Ufukcan Engin

Personal information
- Date of birth: 8 March 1999 (age 27)
- Place of birth: Çanakkale, Turkey
- Position: Midfielder

Team information
- Current team: Kırıkkale Büyük Anadoluspor
- Number: 8

Youth career
- 2008–2014: Dardanel Spor A.Ş.

Senior career*
- Years: Team / Apps / (Gls)
- 2014–2017: Dardanel Spor / 81 / (8)
- 2017: Fortuna Sittard / 5 / (0)
- 2018–2020: Istanbulspor / 0 / (0)
- 2018–2019: → Silivrispor (loan) / 28 / (2)
- 2019–2020: → Nazilli Belediyespor (loan) / 25 / (1)
- 2020–2021: Nazilli Belediyespor / 23 / (1)
- 2021–2022: Belediye Derincespor / 6 / (0)
- 2022–: Kırıkkale Büyük Anadoluspor / 26 / (1)

International career^{‡}
- 2014: Turkey U15 / 4 / (0)
- 2014–2015: Turkey U16 / 13 / (0)
- 2015–2016: Turkey U17 / 14 / (2)
- 2016: Turkey U18 / 2 / (1)
- 2017–2018: Turkey U19 / 6 / (1)

= Ufukcan Engin =

Turkish professional footballer

Ufukcan Engin (born 8 March 1999) is a Turkish professional footballer who plays as a midfielder for Kırıkkale Büyük Anadoluspor.

==Professional career==
Engin is a youth product of Dardanel Spor A.Ş. and debuted professionally with them in 2014, and with them became the youngest scorer in the history of professional Turkish football.

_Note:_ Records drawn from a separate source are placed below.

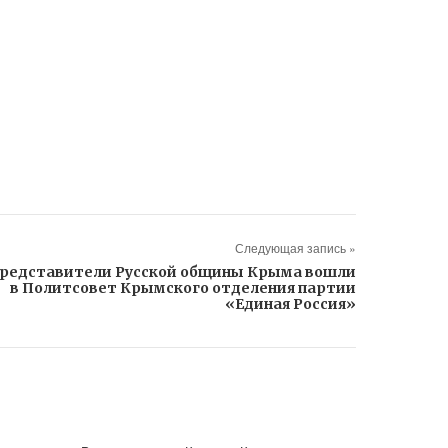
Следующая запись »
редставители Русской общины Крыма вошли
в Политсовет Крымского отделения партии
«Единая Россия»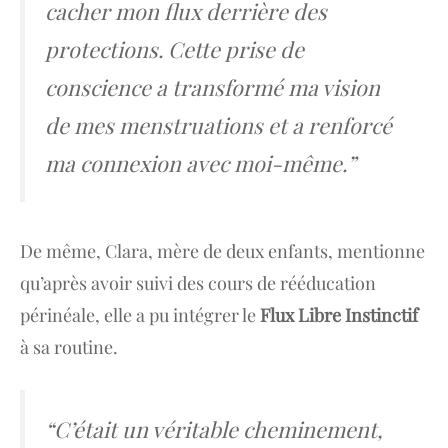
cacher mon flux derrière des
protections. Cette prise de
conscience a transformé ma vision
de mes menstruations et a renforcé
ma connexion avec moi-même.”
De même, Clara, mère de deux enfants, mentionne
qu’après avoir suivi des cours de rééducation
périnéale, elle a pu intégrer le
Flux Libre Instinctif
à sa routine.
“C’était un véritable cheminement,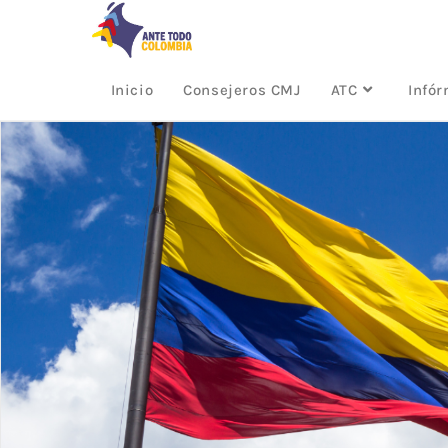
Inicio
Consejeros CMJ
ATC
Infó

His goal debut came in a 1-1 TFF Third League tie with Payas Belediyespor 1975 on 18 October 2014, when Engin was 15.

On 12 August 2017, he signed with Fortuna Sittard in the Dutch Eerste Divisie. He made his debut in a 5-1 Eerste Divisie win over Jong PSV on 22 September 2017.